# Bell's Theorem: The Quantum Venn Diagram Paradox

Henry: \hIf you have polarized sunglasses, you have a quantum measurement device.
Grant: Each of these pieces of glass is what's called a "polarizing filter", which means
when a photon of light reaches the glass, it either passes through, or it doesn’t.
And whether or not it passes through is effectively a measurement of whether that photon is polarized
in a given direction.
Henry: \hTry this: Find yourself several sets of polarized sunglasses.
Look through one set of sunglasses at some light source, like a lamp, then hold a second
polarizing filter, between you and the light.
As you rotate that second filter, the lamp will look lighter and darker.
It should look darkest when the second filter is oriented 90 degrees off from the first.
What you're observing is that the photons with polarization that allows them to pass
through a filter along one axis have a much lower probability of passing through a second
filter along a perpendicular axis – in principle 0%.
Grant: Here's where things get quantum-ly bizarre.
All these filters do is remove light – they “filter” it out.
But if you take a third filter, orient it 45 degrees off from the first filter, and
put it between the two, the lamp will actually look brighter.
This is not the middle filter generating more light – somehow introducing another filter
actually lets more light through.
With perfect filters, if you keep adding more and more in between at in-between angles,
this trend continues –\hmore light!
Henry: \hThis feels super weird.
But it’s not just weird that more light comes through; when you dig in quantitatively
to exactly how much more comes through, the numbers don’t just seem too high, they seem
impossibly high.
And when we tug at this thread, it leads to an experiment a little more sophisticated
than this sunglasses demo that forces us to question some very basic assumptions we have
about the way the universe works – like, that the results of experiments describe properties
of the thing you’re experimenting on, and that cause and effect don’t travel faster
than the speed of light.
Grant: \hWhere we're headed is Bell’s theorem: one of the most thought-provoking discoveries
in modern physics.
To appreciate it, it’s worth understanding a little of the math used to represent quantum
states, like the polarization of a photon.
We actually made a second video showing more of the details for how this works, which
you can find on 3blue1brown, but for now let’s just hit the main points.
First, photons are waves in a thing called the electromagnetic field, and polarization
just means the direction in which that wave is wiggling.
Grant: Polarizing filters absorb this wiggling energy in one direction, so the wave coming
out the other side is wiggling purely in the direction perpendicular to the one where energy
absorption is happening.
But unlike a water or sound wave, photons are quantum objects, and as such they either
pass through a polarizer completely, or not at all, and this is apparently probabilistic,
like how we don’t know whether or not Schrodinger’s Cat will be alive or dead until we look in
the box.
Henry: For anyone uncomfortable with the nondeterminism of quantum mechanics, it’s tempting to imagine
that a probabilistic event like this might have some deeper cause that we just don’t
know yet.
That there is some “hidden variable” describing the photon’s state that would
tell us with certainty whether it should pass through a given filter or not, and maybe that
variable is just too subtle for us to probe without deeper theories and better measuring
devices.

> _Exercise tasks_:
1/ Reproduce the part of the Bell's theorem passage between "Henry: \hTry this: Find" and "and the light.", inclusive.
2/ According to the Bell's theorem passage, why does the lamp look darkest when the second filter is turned 90 degrees from the first? Answer in one to three sentences.
3/ Extend the Bell's theorem passage onward from its final sentence.

> _Entries supplied_:

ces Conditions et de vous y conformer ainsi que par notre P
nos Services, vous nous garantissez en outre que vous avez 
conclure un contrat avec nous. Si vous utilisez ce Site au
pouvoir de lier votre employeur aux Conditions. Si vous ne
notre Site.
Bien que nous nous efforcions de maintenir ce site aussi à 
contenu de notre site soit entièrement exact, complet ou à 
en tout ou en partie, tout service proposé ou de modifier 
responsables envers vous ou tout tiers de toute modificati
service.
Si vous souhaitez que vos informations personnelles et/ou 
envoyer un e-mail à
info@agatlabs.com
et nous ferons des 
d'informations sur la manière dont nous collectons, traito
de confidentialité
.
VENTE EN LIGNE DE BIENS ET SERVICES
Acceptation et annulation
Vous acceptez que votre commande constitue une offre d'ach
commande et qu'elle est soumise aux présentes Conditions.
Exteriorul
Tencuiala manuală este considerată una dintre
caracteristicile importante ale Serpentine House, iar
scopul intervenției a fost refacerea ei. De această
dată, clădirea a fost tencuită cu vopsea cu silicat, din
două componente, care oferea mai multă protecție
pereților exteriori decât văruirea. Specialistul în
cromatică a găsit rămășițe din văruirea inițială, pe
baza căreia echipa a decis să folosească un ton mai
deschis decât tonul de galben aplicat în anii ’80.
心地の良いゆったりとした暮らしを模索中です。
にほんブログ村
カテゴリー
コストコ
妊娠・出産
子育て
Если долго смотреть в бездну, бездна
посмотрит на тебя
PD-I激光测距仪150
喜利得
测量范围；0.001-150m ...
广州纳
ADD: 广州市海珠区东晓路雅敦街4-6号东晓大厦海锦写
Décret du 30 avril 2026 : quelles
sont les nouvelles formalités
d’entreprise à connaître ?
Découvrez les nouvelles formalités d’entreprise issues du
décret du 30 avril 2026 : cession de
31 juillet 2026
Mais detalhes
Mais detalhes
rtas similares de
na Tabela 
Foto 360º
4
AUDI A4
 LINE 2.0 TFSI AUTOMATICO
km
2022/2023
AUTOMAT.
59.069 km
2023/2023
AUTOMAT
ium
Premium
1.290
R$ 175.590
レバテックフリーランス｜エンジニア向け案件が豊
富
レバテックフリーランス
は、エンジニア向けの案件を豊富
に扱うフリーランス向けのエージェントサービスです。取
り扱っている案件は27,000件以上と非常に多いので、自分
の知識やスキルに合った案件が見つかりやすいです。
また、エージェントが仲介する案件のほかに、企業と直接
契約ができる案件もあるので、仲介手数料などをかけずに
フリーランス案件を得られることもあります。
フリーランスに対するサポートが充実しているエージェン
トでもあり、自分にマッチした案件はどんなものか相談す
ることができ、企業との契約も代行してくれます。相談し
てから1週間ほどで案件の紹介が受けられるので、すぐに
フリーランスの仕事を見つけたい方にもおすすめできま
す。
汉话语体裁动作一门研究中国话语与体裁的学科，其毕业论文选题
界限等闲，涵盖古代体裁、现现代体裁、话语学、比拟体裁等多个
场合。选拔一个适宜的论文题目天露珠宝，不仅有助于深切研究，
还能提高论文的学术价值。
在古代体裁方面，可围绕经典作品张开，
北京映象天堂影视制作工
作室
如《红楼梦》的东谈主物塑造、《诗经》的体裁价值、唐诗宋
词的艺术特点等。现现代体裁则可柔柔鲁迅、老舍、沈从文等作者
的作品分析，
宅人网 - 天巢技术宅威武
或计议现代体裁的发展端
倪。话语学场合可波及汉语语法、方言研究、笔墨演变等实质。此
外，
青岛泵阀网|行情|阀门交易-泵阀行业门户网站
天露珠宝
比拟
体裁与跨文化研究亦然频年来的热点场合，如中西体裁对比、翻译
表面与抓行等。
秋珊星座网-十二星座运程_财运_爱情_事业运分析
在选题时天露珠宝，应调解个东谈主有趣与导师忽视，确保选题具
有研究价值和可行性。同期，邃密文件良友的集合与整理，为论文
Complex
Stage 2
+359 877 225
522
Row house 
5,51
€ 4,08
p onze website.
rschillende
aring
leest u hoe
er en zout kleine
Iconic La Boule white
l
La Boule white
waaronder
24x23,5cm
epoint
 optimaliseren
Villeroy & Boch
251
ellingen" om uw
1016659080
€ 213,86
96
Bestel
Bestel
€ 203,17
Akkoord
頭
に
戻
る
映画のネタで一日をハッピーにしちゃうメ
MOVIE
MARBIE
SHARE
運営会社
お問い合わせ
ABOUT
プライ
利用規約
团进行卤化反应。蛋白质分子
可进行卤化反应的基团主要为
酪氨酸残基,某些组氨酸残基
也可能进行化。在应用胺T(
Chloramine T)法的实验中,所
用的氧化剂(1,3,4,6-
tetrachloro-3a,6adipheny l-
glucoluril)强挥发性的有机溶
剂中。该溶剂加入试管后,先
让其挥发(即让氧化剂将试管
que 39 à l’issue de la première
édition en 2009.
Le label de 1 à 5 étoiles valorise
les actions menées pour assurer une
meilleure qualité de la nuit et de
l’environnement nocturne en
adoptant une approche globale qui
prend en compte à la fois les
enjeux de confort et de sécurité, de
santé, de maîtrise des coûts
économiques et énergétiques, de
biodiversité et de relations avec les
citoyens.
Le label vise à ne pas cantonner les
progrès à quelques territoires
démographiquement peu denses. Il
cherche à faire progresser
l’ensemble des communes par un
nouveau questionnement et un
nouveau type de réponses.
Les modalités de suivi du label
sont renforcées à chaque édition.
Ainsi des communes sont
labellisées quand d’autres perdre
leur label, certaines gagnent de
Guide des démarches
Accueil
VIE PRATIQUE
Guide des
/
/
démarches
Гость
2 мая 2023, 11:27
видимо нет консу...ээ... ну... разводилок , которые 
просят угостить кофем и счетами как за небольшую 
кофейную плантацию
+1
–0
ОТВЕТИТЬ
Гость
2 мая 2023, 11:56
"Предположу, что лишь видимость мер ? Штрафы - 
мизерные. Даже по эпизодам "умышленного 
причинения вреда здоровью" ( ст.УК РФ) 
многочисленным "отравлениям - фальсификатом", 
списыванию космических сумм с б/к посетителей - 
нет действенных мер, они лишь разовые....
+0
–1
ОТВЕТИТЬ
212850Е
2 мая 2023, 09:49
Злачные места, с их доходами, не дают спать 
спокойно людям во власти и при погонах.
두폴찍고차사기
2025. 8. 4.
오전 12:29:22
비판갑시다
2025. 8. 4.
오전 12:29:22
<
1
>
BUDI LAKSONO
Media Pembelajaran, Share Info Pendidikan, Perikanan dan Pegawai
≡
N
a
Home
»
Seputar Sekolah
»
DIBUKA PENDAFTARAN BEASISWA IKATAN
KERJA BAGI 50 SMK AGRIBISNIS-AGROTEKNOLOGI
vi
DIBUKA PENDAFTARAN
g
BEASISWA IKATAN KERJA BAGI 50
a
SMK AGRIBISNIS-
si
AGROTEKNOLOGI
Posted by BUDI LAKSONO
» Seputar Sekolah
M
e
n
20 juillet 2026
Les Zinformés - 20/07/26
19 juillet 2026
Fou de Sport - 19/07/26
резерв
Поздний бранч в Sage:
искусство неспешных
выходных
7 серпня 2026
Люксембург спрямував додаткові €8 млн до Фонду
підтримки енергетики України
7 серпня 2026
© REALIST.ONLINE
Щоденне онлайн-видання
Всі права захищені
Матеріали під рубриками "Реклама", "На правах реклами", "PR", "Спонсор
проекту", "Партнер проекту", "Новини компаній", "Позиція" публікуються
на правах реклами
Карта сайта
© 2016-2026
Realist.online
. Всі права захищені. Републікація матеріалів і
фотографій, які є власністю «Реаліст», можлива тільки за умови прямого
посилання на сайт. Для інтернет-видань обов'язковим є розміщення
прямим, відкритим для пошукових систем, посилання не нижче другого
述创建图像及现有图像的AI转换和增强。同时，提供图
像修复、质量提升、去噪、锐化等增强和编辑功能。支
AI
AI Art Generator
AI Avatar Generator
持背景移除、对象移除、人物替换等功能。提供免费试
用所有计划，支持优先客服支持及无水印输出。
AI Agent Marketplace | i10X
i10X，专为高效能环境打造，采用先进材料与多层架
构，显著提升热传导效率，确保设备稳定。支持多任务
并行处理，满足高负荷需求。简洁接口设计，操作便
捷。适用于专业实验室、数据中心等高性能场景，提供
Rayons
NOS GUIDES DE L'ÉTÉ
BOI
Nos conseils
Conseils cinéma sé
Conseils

> _Answers to the exercise_:
1/
Henry: \hTry this: Find yourself several sets of polarized sunglasses.
Look through one set of sunglasses at some light source, like a lamp, then hold a second
polarizing filter, between you and the light.

2/ Photons whose polarization lets them pass through a filter along one axis are much less likely to pass through a second filter along the perpendicular axis. In principle, their chance of passing is 0%.

3/
Or maybe it’s somehow fundamentally unknowable, but still there.
Henry: \hThe possibility of such a hidden variable seems beyond the scope of experiment.
I mean, what measurements could possibly probe at a deeper explanation that might or
might not exist?
And yet, we can do just that.
Grant:...With sunglasses and polarization of light.
Grant: Let’s lay down some numbers here.
When light passes through a polarizing filter oriented vertically, then comes to another
polarizing filter oriented the same way, experiments show that it’s essentially guaranteed to
make it through the second filter.
If that second filter is tilted 90 degrees from the first, then each photon has a 0%
chance of passing through.
And at 45 degrees, there’s a 50/50 chance.
Henry: What’s more, these probabilities seem to only depend on the angle between the
two filters in question, and nothing else that happened to the photon before, including
potentially having passed through a different filter.
Grant: But the real numerical weirdness happens with filters oriented less than 45° apart.
For example, at 22.5 degrees, any photon which passes through the first filter has an 85%
chance of passing through the second filter.
To see where all these numbers come from, by the way, check out the second video.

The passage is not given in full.